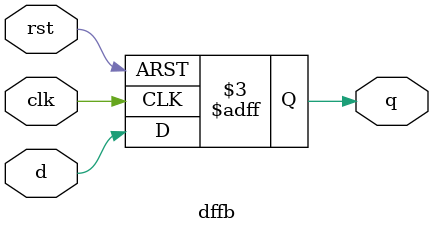
<source format=v>

/**************************************************
P1.1 BEHAVIORAL POSITIVE EDGE TRIGGERED D-FLIPFLOP   
ASYNCHRONOUS ACTIVE LOW RESET
************************************************/


module dffb(q,d,clk,rst);

	input d,clk,rst;
	output reg q;

	always@(posedge clk, negedge rst)
		if(!rst)
			q <= 1'b0;
		else
			q <= d;

endmodule
</source>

[Directions] The whole listing above, minus its pictures, is what you should write out word for word.

[Reply]
<source format=v>

/**************************************************
P1.1 BEHAVIORAL POSITIVE EDGE TRIGGERED D-FLIPFLOP   
ASYNCHRONOUS ACTIVE LOW RESET
************************************************/


module dffb(q,d,clk,rst);

	input d,clk,rst;
	output reg q;

	always@(posedge clk, negedge rst)
		if(!rst)
			q <= 1'b0;
		else
			q <= d;

endmodule
</source>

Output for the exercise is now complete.